Don't worry, I read your post and read it how it was written. What is a shame is that when writing, the tone of your voice is not present, so to many they don't see how things were meant to be taken. That is why I felt it was useless to state that my laugh when talking about the coins wasn't a manical laugh, or a "I KNOW you didn't" type. The same that I don't need to defend the fact that I am not bossy. In writing, we read put emphasis on the words we want to emphasize.

BOB- Although it was wrong to try to poke fun at the fact that I created an Alias in order to vent wholeheartedly, I do understand that there are people that are going to respond like you did and have the right to do it in an open forum. Maybe asking why, before stating that it was ridiculous is a nicer way. But again it is just an opinion.
 
BOB- Although it was wrong to try to poke fun at the fact that I created an Alias in order to vent wholeheartedly, I do understand that there are people that are going to respond like you did and have the right to do it in an open forum. Maybe asking why, before stating that it was ridiculous is a nicer way. But again it is just an opinion.

You're right, I shouldn't have posted it the way I did. I apologize for that. :)
 
To be honest, I don't blame your DH for being a little defensive because you are being bossy about where the change goes.

When he said he thought you had enough spending money, you said no that he was to keep putting all the change in the fund - no discussion, no compromise. How would that have made you feel?
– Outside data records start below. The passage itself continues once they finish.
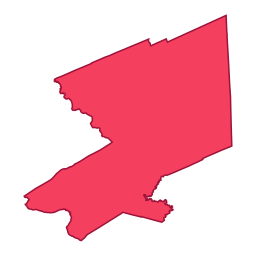 Produlesti, Dâmbovita, Romania
{"feature_id": "2599482B81885258271569", "entity_name": "Produlesti", "entity_type": "district", "adm_level": 2, "iso_a3": "ROU", "parent_name": "Romania", "parent_adm1": "Dâmbovita", "projection": "equal_earth", "projection_center": [25.495, 44.702], "detail": "fine", "context": "isolated", "style": "filled", "palette": "rose", "viewbox_px": 256, "rotation_deg": 0, "n_neighbors": 0, "source": "geoboundaries", "source_scale": "gbopen_adm2", "svg_char_len": 5745}
<svg xmlns="http://www.w3.org/2000/svg" viewBox="0 0 256 256"><path d="M141.3,216.6L161.8,222.2L164.4,220.3L164.4,220.0L164.0,219.3L163.9,217.7L164.2,217.4L165.5,217.2L165.7,216.4L166.0,216.1L165.9,215.8L165.3,215.3L165.3,214.9L165.4,214.6L166.6,214.5L167.1,214.6L167.4,214.4L167.7,214.0L168.1,213.7L169.6,213.2L169.8,212.2L169.6,212.0L169.2,211.3L169.6,210.6L169.9,210.5L170.3,210.8L170.6,210.7L171.1,210.5L171.4,210.6L171.9,210.5L172.9,210.0L173.0,209.5L172.9,209.3L171.6,209.1L171.1,208.6L171.1,208.4L171.3,208.3L171.4,208.2L171.5,208.2L171.7,207.8L172.5,207.1L172.5,206.7L172.3,206.2L171.7,205.9L171.4,206.0L171.2,206.8L170.6,207.1L170.5,207.3L170.3,207.3L169.9,207.0L170.1,206.7L170.1,206.3L169.8,205.9L169.3,205.6L169.1,205.2L168.4,205.6L168.1,205.6L167.7,204.9L167.3,204.5L167.0,204.3L166.5,204.7L166.0,204.6L165.3,204.1L164.8,203.8L165.0,203.2L165.6,203.2L166.7,202.5L166.6,201.5L166.4,201.1L166.4,200.4L166.2,200.2L165.2,199.7L165.0,199.8L164.3,200.9L163.9,201.3L163.5,201.2L163.3,201.6L163.0,201.7L162.6,201.7L162.1,201.4L161.6,200.8L160.8,201.0L160.7,200.4L160.3,200.1L159.1,200.6L158.8,201.2L158.0,202.0L157.7,202.0L156.2,201.3L155.5,201.4L155.0,201.3L154.7,200.9L154.2,200.6L153.8,201.2L153.4,201.4L153.0,201.3L152.4,201.4L151.9,201.1L151.8,200.5L152.0,200.2L151.8,199.6L151.5,199.4L151.4,199.0L151.3,198.9L150.5,199.2L150.3,199.2L150.1,198.7L149.9,198.4L149.6,198.4L148.8,199.2L148.8,199.6L148.6,199.9L148.1,199.8L148.0,200.0L147.2,200.1L147.0,200.4L146.6,200.4L146.1,200.4L145.8,200.2L146.0,199.7L146.5,199.5L146.9,199.6L147.1,199.3L147.2,199.0L147.0,198.6L147.1,198.3L147.0,198.0L145.8,198.1L145.3,197.9L145.0,197.6L145.0,196.9L145.1,196.7L144.6,196.4L143.9,195.6L143.8,194.9L144.1,194.7L144.4,194.6L145.4,195.0L145.7,196.0L146.9,196.6L147.3,196.6L147.9,196.4L148.5,196.6L148.9,196.4L149.2,195.7L150.0,195.8L150.3,196.3L150.5,196.4L151.1,196.2L151.6,195.6L151.7,195.1L152.0,194.9L152.3,194.4L152.1,192.9L153.0,192.2L153.3,191.7L153.0,191.1L153.1,190.8L153.4,190.6L154.0,189.3L154.5,189.0L154.9,189.1L155.3,188.7L155.9,188.5L156.2,188.2L156.4,187.5L156.3,187.4L156.2,187.3L155.6,187.5L155.4,187.4L155.4,187.0L155.2,186.5L155.5,186.3L156.0,186.4L156.4,186.0L156.6,186.1L156.9,185.9L156.9,185.7L156.7,184.8L157.2,184.5L158.3,184.0L158.4,183.8L158.1,183.4L157.8,183.2L157.6,182.4L157.8,182.2L159.1,182.1L159.4,181.8L159.3,181.3L159.0,180.9L159.3,180.5L159.3,180.2L160.7,180.3L160.9,180.2L161.0,180.0L160.8,179.2L160.9,178.8L160.6,178.5L160.9,177.4L161.3,176.8L161.9,176.2L163.2,176.8L163.9,175.8L164.4,175.4L164.8,175.3L165.1,174.9L165.9,175.0L166.9,175.3L175.5,171.8L182.3,168.8L187.8,166.5L198.2,161.7L202.7,159.5L202.8,159.4L202.5,158.7L202.8,158.5L206.0,157.0L219.2,151.2L231.8,146.0L231.2,126.5L230.7,106.8L230.5,96.5L229.7,85.2L228.5,61.4L227.1,37.5L227.1,34.4L226.8,32.1L226.1,15.4L167.4,42.1L166.2,38.9L150.8,45.8L150.2,44.7L150.2,43.3L148.9,42.0L148.7,41.6L148.5,40.1L148.7,39.1L116.2,52.6L108.5,56.0L105.9,56.8L95.9,61.1L91.5,63.0L91.4,63.5L75.1,70.3L61.0,76.5L57.2,77.9L54.6,79.3L55.4,80.4L55.3,80.6L54.3,81.0L54.6,81.6L56.3,81.4L56.5,81.7L56.5,82.1L57.1,82.2L57.3,81.7L57.5,81.6L57.7,82.0L58.2,82.6L58.4,82.2L58.6,82.3L58.9,83.0L59.9,84.0L60.5,85.0L60.6,85.5L60.5,86.2L60.9,86.3L61.4,87.6L61.1,87.9L60.9,87.9L60.9,88.3L60.1,88.9L60.5,89.8L60.8,89.7L60.8,89.9L60.2,90.5L59.9,91.5L60.4,92.5L60.1,92.8L60.9,93.6L62.1,93.3L62.6,93.0L63.3,93.1L63.3,93.4L63.1,93.6L63.6,93.8L64.0,93.4L64.4,93.3L65.2,94.4L65.2,95.0L64.2,96.1L64.0,96.9L64.1,97.4L65.1,98.3L65.7,98.5L65.9,98.9L66.5,99.0L67.4,98.9L68.6,98.3L69.1,98.6L69.8,99.5L71.0,100.5L71.7,102.0L72.4,104.8L72.2,105.6L72.5,107.0L71.9,108.1L71.9,109.0L72.5,110.1L75.7,110.3L76.3,109.7L78.1,109.4L78.9,108.9L79.6,109.4L80.5,110.4L81.0,111.9L82.2,112.9L83.5,113.3L85.8,113.1L86.5,113.3L86.8,113.9L88.1,114.7L91.7,116.5L92.1,117.2L92.3,118.7L92.3,120.9L90.9,123.0L90.6,123.1L90.5,123.4L91.7,126.0L92.6,127.5L93.5,127.7L94.6,127.4L97.1,128.1L98.4,127.7L99.5,128.2L100.1,128.8L99.7,130.5L100.0,131.1L100.4,131.9L101.2,132.2L102.0,134.2L102.0,134.8L101.7,135.8L102.5,136.5L104.0,136.6L105.8,137.7L106.4,137.6L108.4,138.3L112.2,142.1L110.6,143.4L99.9,150.2L88.3,156.1L82.8,159.7L80.0,161.4L75.9,163.6L75.6,163.8L74.8,164.0L73.9,165.1L72.7,165.9L70.4,167.1L70.0,166.8L65.5,169.2L65.0,168.7L62.9,169.0L60.8,170.1L56.7,173.5L54.2,176.4L51.4,179.3L46.7,182.2L35.7,188.5L24.2,196.2L24.6,196.9L25.0,197.3L25.3,197.5L26.2,197.3L27.1,197.4L29.1,199.5L27.9,201.2L27.0,202.9L26.1,204.0L25.3,204.3L26.1,205.5L26.7,206.0L27.2,206.5L27.3,206.8L27.3,207.3L27.7,207.7L27.9,208.1L28.4,208.4L28.6,208.7L28.8,208.8L30.9,209.2L32.0,209.5L32.8,209.9L34.1,209.7L34.9,209.8L35.4,209.5L36.8,209.6L37.4,209.8L38.1,210.2L39.6,210.7L40.2,210.8L40.7,210.7L41.4,211.3L42.2,211.2L43.5,212.0L47.1,212.5L49.3,212.6L50.0,212.8L50.5,212.7L52.9,212.6L54.0,212.2L54.3,212.3L55.3,211.8L55.7,211.7L56.5,211.4L56.7,211.2L57.3,211.0L57.7,210.7L59.9,209.8L60.1,209.5L61.2,209.8L62.0,209.4L62.9,209.3L63.4,209.0L63.7,209.1L64.0,209.4L64.4,209.2L64.6,209.3L65.3,209.1L65.7,209.5L65.7,210.4L66.1,210.5L67.0,210.3L68.2,210.8L68.4,211.1L68.5,211.7L68.6,211.8L69.6,211.6L69.9,211.9L69.8,213.2L69.9,213.5L70.1,213.7L70.6,213.5L70.6,214.0L70.0,214.7L70.6,215.4L71.1,216.4L71.1,216.7L71.4,217.3L71.5,218.0L71.0,218.7L70.9,220.3L70.7,221.3L70.2,221.8L69.5,223.1L68.9,223.9L68.0,225.8L67.0,226.4L66.4,227.6L66.9,228.3L66.9,229.0L67.4,229.5L67.4,230.1L67.5,230.3L67.9,232.1L68.5,233.3L68.4,233.6L69.3,234.7L71.1,235.7L71.7,235.9L72.1,236.3L73.0,236.2L73.5,236.8L74.1,237.0L74.3,237.4L76.0,238.1L77.0,238.2L77.9,238.6L79.0,239.3L79.4,239.9L81.2,240.6L84.6,237.8L85.2,237.1L86.3,235.4L86.6,235.5L87.1,234.7L96.5,229.0L121.6,213.3L122.8,212.3L131.8,214.7L141.3,217.0L141.3,216.6Z" fill="#f43f5e" stroke="#9f1239" stroke-width="1.5"/></svg>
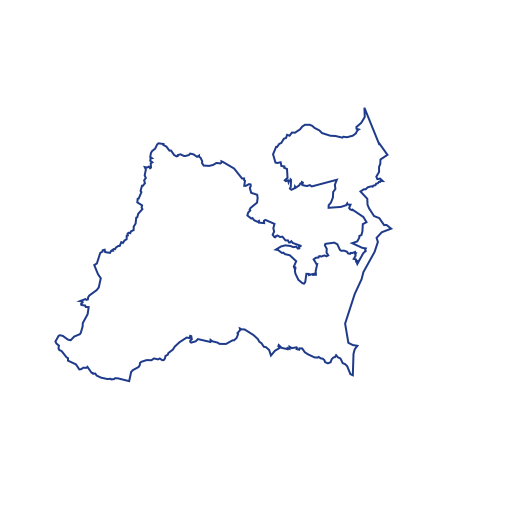 the district of Zapotitlán, Puebla, Mexico, rotated 207°
{"feature_id": "50627088B75736372567986", "entity_name": "Zapotitlán", "entity_type": "district", "adm_level": 2, "iso_a3": "MEX", "parent_name": "Mexico", "parent_adm1": "Puebla", "projection": "mercator", "projection_center": [-97.535, 18.262], "detail": "fine", "context": "isolated", "style": "outline", "palette": "blue", "viewbox_px": 512, "rotation_deg": 207, "n_neighbors": 0, "source": "geoboundaries", "source_scale": "gbopen_adm2", "svg_char_len": 6119}
<svg xmlns="http://www.w3.org/2000/svg" viewBox="0 0 512 512"><g transform="rotate(207 256 256)"><path d="M226.7,437.3L222.2,429.2L222.7,422.3L225.1,416.5L224.2,415.0L221.9,415.4L222.7,414.0L222.7,410.5L224.4,407.1L228.9,403.1L232.3,401.9L232.8,400.7L239.6,399.0L244.4,396.9L253.0,395.5L256.6,396.7L262.0,396.7L265.0,397.5L267.7,397.3L272.0,395.1L273.6,392.2L274.2,389.0L277.2,383.6L280.0,382.3L280.7,378.4L283.3,378.1L282.8,374.8L284.4,373.2L284.8,368.2L286.2,366.4L286.7,362.7L287.6,362.4L287.0,354.4L281.1,348.1L279.3,348.5L276.6,350.7L274.2,347.7L271.4,348.7L270.9,347.4L267.9,347.6L263.4,340.0L264.7,336.5L263.5,336.2L261.8,337.9L260.5,336.5L260.7,338.1L259.5,338.6L259.9,339.9L259.3,339.7L256.4,333.3L256.4,331.5L254.5,331.1L252.3,333.9L252.8,335.6L251.6,334.9L249.6,338.5L249.4,340.8L248.2,341.1L248.7,342.7L247.6,342.7L247.1,340.4L245.6,340.5L242.3,341.5L240.2,343.6L237.9,343.3L218.6,360.6L218.1,355.3L215.7,351.8L216.3,348.1L214.0,342.9L213.5,337.6L214.3,334.2L213.2,331.9L202.6,338.3L198.8,342.1L198.6,344.3L197.6,343.5L195.1,344.6L194.8,341.0L193.3,340.3L191.2,340.5L191.1,341.1L178.0,339.5L172.9,336.3L175.3,332.9L172.3,326.1L171.6,322.5L173.0,320.8L172.3,319.2L172.4,315.0L176.1,311.1L165.1,311.5L161.6,312.6L161.6,311.0L160.5,310.3L161.7,307.2L162.1,294.9L163.5,296.2L163.6,297.4L164.5,296.7L165.4,298.3L167.6,297.8L167.4,301.5L168.2,302.3L168.2,303.8L169.1,303.4L169.6,304.5L171.6,302.3L173.0,301.8L173.1,300.7L175.1,300.1L176.9,301.1L180.1,300.7L182.2,299.4L183.9,299.5L188.9,303.4L192.4,303.4L199.7,298.3L199.5,296.8L196.2,294.5L194.7,291.0L191.9,289.4L193.0,287.8L195.4,287.5L197.5,285.2L199.0,284.9L199.8,284.2L199.6,283.0L201.9,281.6L203.1,279.2L198.5,276.3L197.8,276.6L196.0,269.7L194.1,266.5L196.2,265.3L196.3,266.5L199.9,263.3L200.0,264.1L200.8,264.0L203.0,263.0L200.3,255.1L200.7,253.1L202.5,252.9L207.4,254.0L212.8,258.1L214.5,260.2L215.5,263.5L216.8,264.0L216.8,263.1L217.5,263.7L217.8,269.6L226.2,272.0L231.1,270.8L233.0,271.4L234.3,270.5L238.9,271.3L241.2,270.7L238.0,275.9L234.7,278.8L229.8,280.6L226.8,280.8L224.4,282.6L222.0,281.6L220.9,282.5L222.0,284.1L220.1,285.5L229.1,284.3L231.2,285.2L231.8,283.5L232.8,283.0L234.6,284.4L236.8,283.3L241.2,285.2L243.2,283.9L246.2,284.0L247.2,282.9L247.2,281.5L248.1,281.2L250.8,282.5L250.9,285.9L253.2,288.7L254.1,293.0L264.0,292.4L264.9,290.9L263.7,289.0L268.5,287.1L269.3,288.5L270.1,287.2L273.9,287.0L276.3,288.2L277.2,287.2L282.1,288.2L282.7,291.2L281.8,293.8L282.7,294.3L282.7,296.3L279.3,304.0L280.9,308.5L282.8,311.1L289.0,310.1L292.4,313.9L292.4,315.9L293.3,317.3L294.8,316.9L296.8,314.0L298.3,313.2L300.0,318.0L301.2,318.4L301.8,319.7L303.6,318.7L315.2,324.0L328.2,324.8L329.8,324.7L329.2,323.7L329.6,322.4L333.5,320.9L335.6,317.6L338.7,315.0L343.7,312.8L346.4,314.4L346.9,316.0L350.1,318.4L352.0,318.6L352.4,319.6L353.6,317.6L357.8,318.2L361.1,317.4L361.7,315.4L364.3,313.1L365.6,312.4L369.5,312.3L371.5,310.4L371.1,309.6L372.0,308.7L374.8,308.8L379.6,311.4L381.0,310.6L385.5,312.8L389.0,312.9L389.3,313.8L394.1,312.1L394.7,310.4L394.6,305.8L396.2,302.4L396.4,300.2L395.2,296.2L393.1,295.9L394.2,294.9L393.5,292.9L390.9,292.4L391.9,290.8L389.7,287.1L390.2,286.1L392.1,287.0L393.2,285.4L395.5,284.7L393.4,283.1L391.8,277.3L389.6,275.5L390.0,272.6L388.0,270.4L388.7,267.2L389.5,266.8L388.4,261.6L387.1,260.9L386.6,253.9L387.4,253.2L386.1,249.9L380.5,249.4L379.9,247.2L378.5,246.2L380.1,240.3L379.4,236.6L380.1,235.8L378.0,230.2L378.3,226.7L376.8,223.5L378.6,221.2L378.4,219.3L379.9,219.0L380.6,217.7L379.5,216.2L380.4,215.4L378.9,212.2L380.2,210.1L380.5,207.2L382.3,207.2L382.0,203.1L383.2,202.5L384.6,200.1L384.7,198.0L385.8,197.7L386.8,195.9L386.1,195.6L387.4,194.7L387.5,192.5L392.1,191.0L393.7,192.9L395.2,191.5L394.7,190.3L396.2,188.1L394.4,177.1L396.0,174.5L388.6,168.1L384.2,165.7L381.8,156.5L382.5,153.2L386.6,145.1L386.8,142.9L386.1,141.0L387.3,139.9L388.5,140.1L392.3,135.9L390.0,136.6L389.4,136.0L390.1,133.8L389.3,133.1L385.8,134.3L384.6,133.3L381.9,134.5L379.6,127.7L379.9,117.6L378.5,114.6L377.2,107.8L377.5,106.3L381.4,101.7L382.9,96.8L385.6,96.1L391.8,97.1L394.7,96.4L395.6,95.3L395.9,88.8L394.1,87.4L390.9,86.7L390.1,84.1L388.7,83.0L386.0,83.0L378.8,79.7L377.1,79.6L376.0,77.4L367.2,77.7L361.9,74.7L360.4,75.8L359.2,78.0L356.3,79.4L355.9,80.7L349.5,77.3L348.4,77.7L347.7,77.1L345.8,78.3L343.7,77.1L338.6,77.3L332.6,78.9L329.8,80.6L328.9,80.3L326.6,81.9L326.0,83.2L323.5,84.3L312.2,86.9L314.6,96.0L313.9,98.4L310.2,103.8L310.0,106.1L310.8,108.0L310.2,109.6L306.2,113.6L301.8,115.7L300.4,118.4L296.4,119.4L295.2,121.0L292.4,120.6L291.0,121.3L290.6,123.3L291.3,125.8L289.8,128.0L290.0,129.8L287.6,134.8L287.2,138.5L285.0,144.5L280.7,151.9L277.9,152.7L278.4,155.0L277.3,155.2L275.4,152.7L276.1,150.8L275.7,149.7L274.4,149.4L271.0,152.6L270.0,155.6L257.6,158.7L258.4,160.6L256.2,160.2L250.8,161.4L248.7,161.1L242.8,164.0L238.6,170.2L237.3,170.9L236.1,174.1L236.5,178.4L237.5,178.9L236.5,182.8L237.5,184.1L235.4,184.1L232.8,185.4L222.2,184.4L216.6,182.8L214.1,181.1L211.6,180.8L207.8,178.7L205.7,179.3L201.6,178.2L197.5,174.1L196.1,180.2L193.0,185.1L195.2,185.8L195.3,187.0L191.4,185.8L186.5,187.1L186.3,188.1L185.3,187.6L185.2,188.4L183.9,188.5L185.0,190.4L182.2,190.2L177.8,193.5L178.6,192.6L177.7,192.6L177.5,191.5L175.0,192.1L175.3,193.4L172.9,194.6L168.8,192.4L165.1,192.0L157.9,192.2L154.9,193.5L154.4,194.5L151.7,194.2L149.9,194.8L147.7,194.2L146.2,192.8L143.2,193.0L141.3,195.2L141.7,198.4L140.9,200.8L139.7,201.8L139.6,204.0L137.0,202.9L134.2,203.0L130.1,199.9L127.5,200.1L124.7,199.2L118.3,193.6L115.6,193.7L124.7,213.1L125.7,217.7L124.9,222.0L129.3,220.6L134.3,220.6L145.9,236.2L150.8,267.0L151.4,283.3L153.0,290.4L152.2,313.5L153.8,323.9L156.8,326.9L154.7,334.3L148.0,341.7L153.8,342.9L155.9,341.7L163.3,345.7L169.0,345.2L176.9,349.8L179.9,352.3L182.8,357.5L192.2,360.9L190.2,364.4L188.6,365.2L187.7,367.8L185.0,370.4L183.6,370.7L183.5,371.9L181.7,373.3L181.8,374.9L180.4,376.2L180.2,377.8L179.1,378.3L179.2,379.2L177.1,380.3L180.5,381.3L182.8,379.6L184.8,381.3L184.5,386.7L186.9,391.5L187.0,394.2L188.9,398.5L184.8,405.8L196.9,412.1L196.4,411.0L226.7,437.3Z" fill="none" stroke="#1e3a8a" stroke-width="2"/></g></svg>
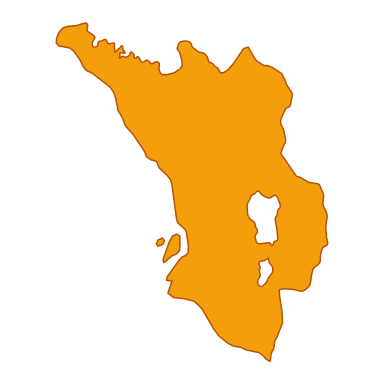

No, he should not have brought up the "I am the breadwinner" argument. But it is clear you guys have some money issues that need to be discussed.

Good luck.

Denae

So $360 for a 10 day trip is enough??? Who can vacation at WDW with what sounds liek a fmaily of 4 for $36/day?

OP...I'd probably talk to him about the whole sudden money attitude thing. Ask him what gives.
 
That question could be asked about the OP too. That's why they should sit down and make the decision together.

Sounds like they did do that...they had always used the loose change as money for Disney.
Suddenly he decided, with an impending Disney trip...that what they had saved was enough.

That's a change of the rules....without discussion.
 
So $360 for a 10 day trip is enough???

I wouldn't venture to guess how much they would need.

"Apparently DH feels that that is enough spending money for a 10 day trip. I told him no, we would continue saving change." (From the OP, bolding mine).

This is the language I was referencing.

She didn't open the situation to discussion. She laid down the law. He got defensive.